Cette condition, bien évidemment, n’était pas remplie : l’adoption de la communauté universelle n’a aucun rapport avec la conclusion d’un bail et elle n’a pas non plus le caractère d’une libéralité; même si elle est assortie de la clause d’attribution intégrale au survivant, l’article 1525 du code civil précise que, dans cette stipulation, il n’y a pas donation,  "  ni quant au fond, ni quant à la forme ".

Ces évidences, toutefois, n’avaient aucune importance car la situation de fait était étrangère au champ d’application de l’article 665 qui, comme il ressort du premier alinéa dudit article, concerne les documents où ce sont " les dispositions sujettes à publicité foncière " qui "  sont soumises au droit d’enregistrement ".

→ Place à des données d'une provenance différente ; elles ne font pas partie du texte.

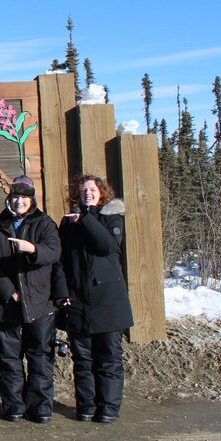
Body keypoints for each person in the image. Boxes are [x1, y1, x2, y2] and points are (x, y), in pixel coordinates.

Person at [0, 175, 62, 424]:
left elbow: (55, 252)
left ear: (32, 199)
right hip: (4, 303)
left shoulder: (45, 224)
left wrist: (33, 249)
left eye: (24, 197)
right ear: (9, 198)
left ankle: (39, 407)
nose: (19, 201)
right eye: (15, 196)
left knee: (39, 357)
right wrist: (8, 290)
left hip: (40, 302)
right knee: (9, 358)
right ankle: (14, 405)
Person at [57, 174, 134, 424]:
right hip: (78, 301)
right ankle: (86, 406)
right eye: (82, 190)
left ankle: (108, 407)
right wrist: (61, 292)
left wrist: (88, 217)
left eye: (92, 189)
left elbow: (106, 246)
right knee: (82, 359)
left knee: (108, 358)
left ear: (102, 193)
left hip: (108, 301)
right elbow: (61, 261)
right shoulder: (69, 223)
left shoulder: (113, 218)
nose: (87, 193)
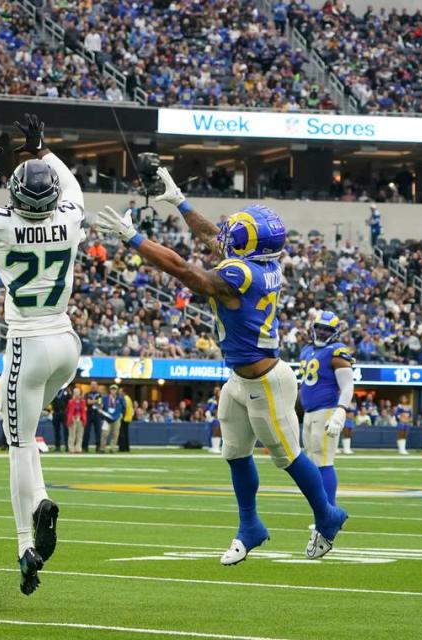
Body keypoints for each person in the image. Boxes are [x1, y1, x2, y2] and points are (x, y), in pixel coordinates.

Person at [94, 168, 347, 564]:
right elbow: (214, 238)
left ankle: (327, 516)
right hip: (239, 377)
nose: (229, 237)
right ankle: (250, 527)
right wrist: (181, 202)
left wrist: (133, 238)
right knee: (234, 451)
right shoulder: (257, 264)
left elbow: (185, 270)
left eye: (241, 233)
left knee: (288, 456)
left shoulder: (241, 274)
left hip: (267, 381)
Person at [0, 113, 84, 594]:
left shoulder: (1, 226)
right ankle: (41, 499)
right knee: (30, 434)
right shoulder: (70, 218)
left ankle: (24, 544)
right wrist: (42, 147)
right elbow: (74, 187)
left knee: (18, 446)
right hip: (68, 344)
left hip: (27, 342)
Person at [298, 310, 355, 508]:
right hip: (309, 412)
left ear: (335, 332)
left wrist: (341, 411)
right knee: (312, 462)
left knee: (324, 461)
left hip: (327, 411)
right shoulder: (306, 350)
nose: (322, 332)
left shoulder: (337, 351)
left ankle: (329, 510)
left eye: (327, 329)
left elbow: (348, 385)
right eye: (319, 328)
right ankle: (320, 509)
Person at [100, 384, 126, 454]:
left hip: (116, 417)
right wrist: (102, 415)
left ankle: (112, 448)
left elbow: (124, 407)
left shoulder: (120, 398)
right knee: (104, 433)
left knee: (115, 434)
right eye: (112, 389)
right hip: (107, 417)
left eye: (114, 389)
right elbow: (101, 407)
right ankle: (102, 448)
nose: (113, 391)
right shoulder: (105, 398)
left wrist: (121, 415)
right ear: (110, 390)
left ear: (116, 390)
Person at [83, 380, 103, 453]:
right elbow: (87, 402)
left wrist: (92, 401)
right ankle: (85, 447)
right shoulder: (87, 394)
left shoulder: (99, 394)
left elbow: (100, 404)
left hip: (97, 414)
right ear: (90, 386)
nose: (93, 386)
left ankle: (98, 447)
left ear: (97, 386)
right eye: (92, 384)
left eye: (95, 384)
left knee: (98, 431)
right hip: (88, 414)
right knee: (87, 431)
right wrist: (95, 401)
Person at [66, 387, 87, 454]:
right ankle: (71, 448)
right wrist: (71, 417)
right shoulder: (70, 402)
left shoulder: (83, 401)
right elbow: (68, 411)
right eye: (75, 392)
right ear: (73, 393)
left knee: (80, 435)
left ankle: (78, 448)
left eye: (78, 392)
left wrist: (82, 418)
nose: (77, 394)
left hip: (80, 419)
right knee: (72, 435)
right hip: (73, 419)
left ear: (80, 393)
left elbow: (83, 411)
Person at [50, 386, 70, 452]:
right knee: (56, 431)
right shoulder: (54, 391)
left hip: (64, 413)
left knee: (66, 430)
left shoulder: (66, 392)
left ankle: (67, 446)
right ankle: (57, 446)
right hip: (56, 413)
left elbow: (70, 402)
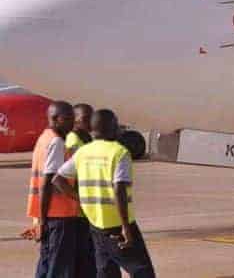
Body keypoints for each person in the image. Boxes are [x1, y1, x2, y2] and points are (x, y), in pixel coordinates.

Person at [54, 109, 156, 278]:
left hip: (95, 222)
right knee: (142, 270)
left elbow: (58, 179)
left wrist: (80, 200)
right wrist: (125, 227)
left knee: (106, 270)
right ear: (112, 127)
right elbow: (119, 189)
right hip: (117, 223)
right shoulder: (119, 152)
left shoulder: (83, 152)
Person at [24, 101, 96, 277]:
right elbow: (50, 181)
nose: (73, 123)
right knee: (58, 267)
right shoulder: (56, 141)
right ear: (55, 119)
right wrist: (42, 221)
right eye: (68, 118)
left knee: (47, 263)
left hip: (50, 214)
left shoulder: (44, 138)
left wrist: (40, 219)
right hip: (60, 215)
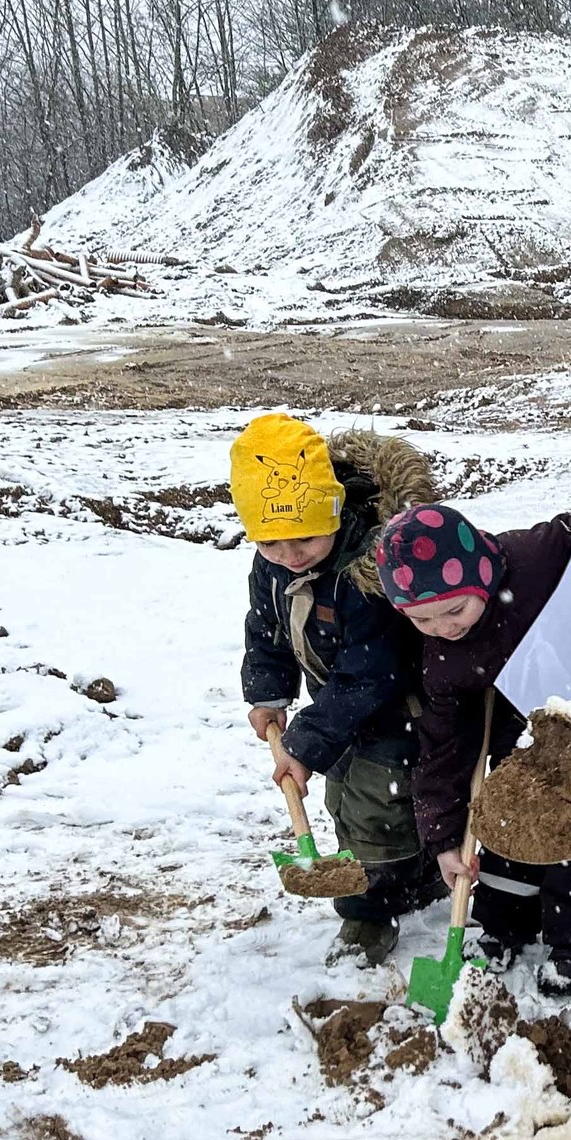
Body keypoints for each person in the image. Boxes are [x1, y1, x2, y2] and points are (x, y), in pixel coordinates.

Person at [374, 498, 571, 996]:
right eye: (423, 620)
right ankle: (504, 922)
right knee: (504, 815)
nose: (444, 628)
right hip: (516, 725)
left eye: (454, 609)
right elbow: (444, 749)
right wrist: (442, 839)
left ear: (480, 573)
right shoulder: (441, 657)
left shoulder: (536, 554)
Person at [233, 413, 439, 966]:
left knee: (378, 811)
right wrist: (268, 694)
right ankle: (417, 877)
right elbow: (267, 628)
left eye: (304, 538)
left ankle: (369, 917)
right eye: (272, 544)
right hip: (339, 706)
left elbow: (373, 672)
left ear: (334, 507)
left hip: (396, 706)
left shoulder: (368, 569)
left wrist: (304, 742)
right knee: (341, 801)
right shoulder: (272, 562)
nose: (290, 555)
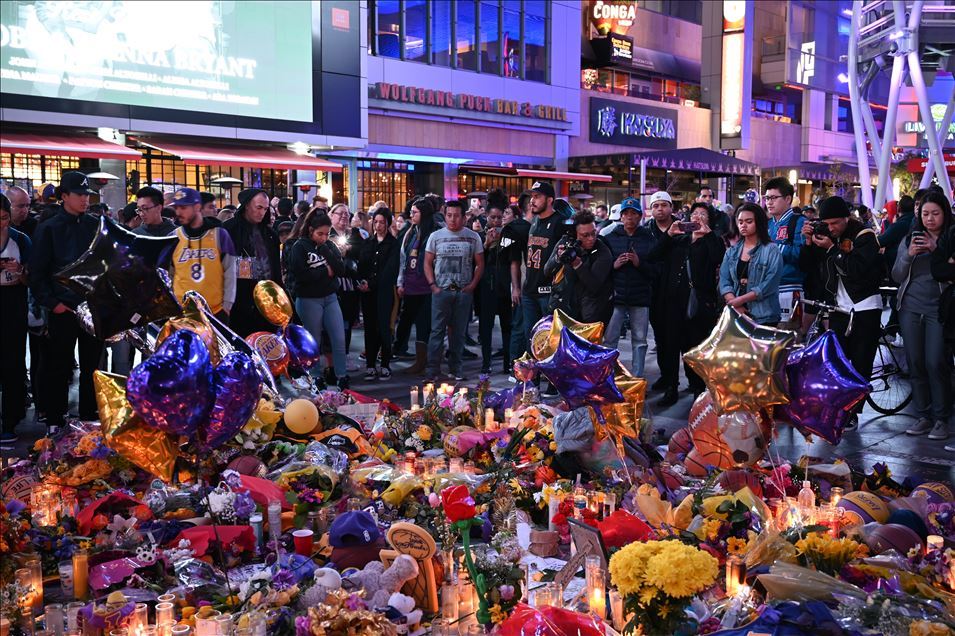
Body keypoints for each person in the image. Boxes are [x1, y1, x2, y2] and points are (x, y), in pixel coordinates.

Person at [29, 172, 105, 432]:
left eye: (87, 195)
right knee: (58, 366)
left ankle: (89, 416)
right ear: (64, 196)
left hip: (92, 308)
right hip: (62, 308)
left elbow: (104, 266)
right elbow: (36, 272)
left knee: (92, 366)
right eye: (80, 194)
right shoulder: (48, 227)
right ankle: (54, 419)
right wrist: (53, 304)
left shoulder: (95, 224)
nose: (85, 199)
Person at [808, 196, 884, 431]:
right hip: (840, 307)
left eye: (835, 224)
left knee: (860, 363)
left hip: (865, 306)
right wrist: (809, 244)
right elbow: (814, 270)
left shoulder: (865, 236)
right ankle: (837, 408)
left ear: (846, 218)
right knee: (838, 362)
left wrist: (832, 249)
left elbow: (857, 271)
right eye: (826, 224)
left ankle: (852, 412)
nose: (830, 228)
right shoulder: (832, 237)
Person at [650, 202, 726, 405]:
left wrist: (708, 234)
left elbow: (718, 258)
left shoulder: (714, 241)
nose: (698, 217)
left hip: (700, 305)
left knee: (696, 348)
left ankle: (698, 390)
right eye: (695, 213)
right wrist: (669, 234)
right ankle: (671, 387)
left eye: (703, 214)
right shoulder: (680, 240)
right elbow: (653, 255)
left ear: (710, 220)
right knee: (671, 346)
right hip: (672, 302)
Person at [892, 192, 953, 440]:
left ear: (945, 214)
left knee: (935, 362)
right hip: (910, 306)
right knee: (915, 362)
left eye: (935, 214)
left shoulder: (951, 238)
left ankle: (941, 419)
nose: (929, 219)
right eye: (925, 213)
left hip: (940, 308)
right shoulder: (910, 238)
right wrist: (909, 255)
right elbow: (896, 275)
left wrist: (936, 249)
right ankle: (923, 415)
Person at [285, 210, 349, 390]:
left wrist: (325, 252)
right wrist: (325, 272)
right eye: (320, 233)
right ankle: (316, 377)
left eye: (327, 233)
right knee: (314, 341)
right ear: (310, 230)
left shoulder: (328, 245)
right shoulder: (300, 247)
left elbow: (340, 269)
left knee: (338, 337)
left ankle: (342, 376)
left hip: (329, 296)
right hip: (308, 299)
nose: (324, 237)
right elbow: (301, 274)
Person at [424, 199, 484, 381]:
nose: (452, 219)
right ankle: (432, 370)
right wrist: (433, 286)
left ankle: (456, 369)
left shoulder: (473, 237)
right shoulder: (436, 237)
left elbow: (480, 263)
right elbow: (427, 262)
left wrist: (472, 285)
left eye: (456, 216)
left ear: (464, 217)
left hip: (463, 291)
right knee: (436, 332)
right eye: (449, 215)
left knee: (458, 333)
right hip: (441, 290)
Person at [164, 187, 237, 322]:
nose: (178, 212)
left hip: (215, 312)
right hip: (182, 314)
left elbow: (230, 272)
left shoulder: (219, 235)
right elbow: (169, 275)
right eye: (176, 208)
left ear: (197, 207)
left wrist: (227, 306)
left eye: (183, 208)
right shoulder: (173, 237)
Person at [603, 198, 658, 378]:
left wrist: (638, 263)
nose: (630, 217)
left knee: (640, 340)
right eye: (626, 214)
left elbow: (656, 271)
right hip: (616, 297)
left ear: (640, 216)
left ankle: (637, 377)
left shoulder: (649, 239)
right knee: (610, 340)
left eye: (634, 214)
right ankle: (607, 376)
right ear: (621, 216)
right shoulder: (609, 238)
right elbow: (600, 269)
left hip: (640, 297)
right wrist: (613, 264)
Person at [222, 188, 283, 337]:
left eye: (266, 209)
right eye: (259, 207)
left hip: (267, 300)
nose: (262, 212)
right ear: (247, 205)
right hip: (238, 301)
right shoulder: (229, 229)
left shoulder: (270, 234)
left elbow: (275, 269)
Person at [542, 211, 613, 324]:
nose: (591, 238)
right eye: (585, 235)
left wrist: (578, 265)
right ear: (575, 234)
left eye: (593, 233)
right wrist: (558, 258)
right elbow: (547, 271)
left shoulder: (602, 251)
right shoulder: (565, 242)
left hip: (589, 316)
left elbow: (594, 286)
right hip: (563, 309)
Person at [719, 202, 784, 326]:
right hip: (736, 314)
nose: (743, 225)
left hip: (764, 315)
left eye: (749, 222)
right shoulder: (732, 251)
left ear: (759, 223)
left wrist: (739, 300)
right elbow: (724, 280)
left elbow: (770, 283)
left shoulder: (771, 250)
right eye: (740, 222)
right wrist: (734, 304)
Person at [519, 182, 567, 345]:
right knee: (530, 338)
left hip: (549, 293)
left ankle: (549, 371)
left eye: (537, 196)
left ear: (550, 200)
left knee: (550, 339)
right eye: (532, 196)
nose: (532, 200)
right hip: (529, 290)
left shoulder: (560, 223)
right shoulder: (534, 221)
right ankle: (532, 371)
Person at [0, 194, 31, 445]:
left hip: (14, 302)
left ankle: (10, 421)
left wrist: (20, 272)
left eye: (4, 218)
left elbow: (33, 277)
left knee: (13, 362)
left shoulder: (21, 240)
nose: (1, 223)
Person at [394, 197, 438, 373]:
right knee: (405, 320)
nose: (411, 215)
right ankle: (399, 349)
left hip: (427, 286)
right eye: (411, 212)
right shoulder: (410, 232)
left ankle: (423, 362)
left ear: (424, 214)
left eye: (415, 212)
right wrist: (400, 282)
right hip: (410, 285)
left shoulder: (434, 232)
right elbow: (403, 258)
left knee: (424, 324)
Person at [357, 208, 399, 380]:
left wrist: (371, 283)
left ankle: (385, 364)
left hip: (384, 292)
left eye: (382, 222)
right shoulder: (368, 243)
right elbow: (362, 265)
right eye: (376, 222)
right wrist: (362, 282)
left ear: (388, 223)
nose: (379, 225)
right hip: (368, 293)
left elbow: (390, 270)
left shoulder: (393, 244)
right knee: (369, 327)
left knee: (384, 327)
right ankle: (370, 364)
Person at [762, 176, 806, 328]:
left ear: (788, 199)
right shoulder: (767, 224)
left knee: (788, 339)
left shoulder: (799, 221)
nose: (769, 202)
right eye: (767, 198)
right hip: (767, 290)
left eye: (773, 197)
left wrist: (772, 248)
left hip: (790, 287)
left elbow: (800, 254)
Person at [478, 204, 513, 374]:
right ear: (486, 216)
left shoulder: (507, 235)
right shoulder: (479, 236)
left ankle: (508, 362)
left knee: (507, 326)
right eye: (493, 217)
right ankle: (486, 362)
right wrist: (486, 244)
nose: (497, 221)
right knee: (486, 327)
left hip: (504, 286)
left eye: (500, 217)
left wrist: (502, 241)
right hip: (486, 287)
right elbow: (476, 262)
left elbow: (511, 256)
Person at [646, 191, 675, 391]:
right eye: (656, 206)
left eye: (664, 205)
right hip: (655, 290)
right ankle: (667, 377)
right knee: (661, 338)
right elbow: (649, 256)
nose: (660, 209)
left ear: (671, 207)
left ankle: (688, 382)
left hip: (679, 290)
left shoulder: (682, 228)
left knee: (680, 338)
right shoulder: (646, 231)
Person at [329, 203, 363, 374]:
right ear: (331, 215)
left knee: (348, 320)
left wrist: (347, 250)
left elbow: (362, 251)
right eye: (339, 213)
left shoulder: (354, 233)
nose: (343, 217)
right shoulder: (327, 233)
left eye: (346, 214)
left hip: (351, 282)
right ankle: (332, 358)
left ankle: (346, 354)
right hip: (333, 283)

Or, le droit fixe de 500 F perçu sur les contrats de mariage est un droit d’acte dont le fait générateur est la rédaction matérielle de l’écrit ainsi dénommé et non les conséquences juridiques des dispositions qu’il renferme;

La prétendue dispense reposait donc sur une argumentation totalement inopérante qui, tant par le tribunal de Nice que par la Cour de cassation, a été écartée de manière implicite mais certaine.

 (1) En matière de droits d’enregistrement, de taxe de publicité foncière, de droits de timbre, de contributions indirectes et de taxes assimilées à ces droits, taxes ou contributions, le double degré de juridiction a été institué par l’article 112 de loi de finances pour 1997, n° 96-1181 du 30 décembre 1996, mais seulement pour les jugements rendus à compter du 1er mars 1998.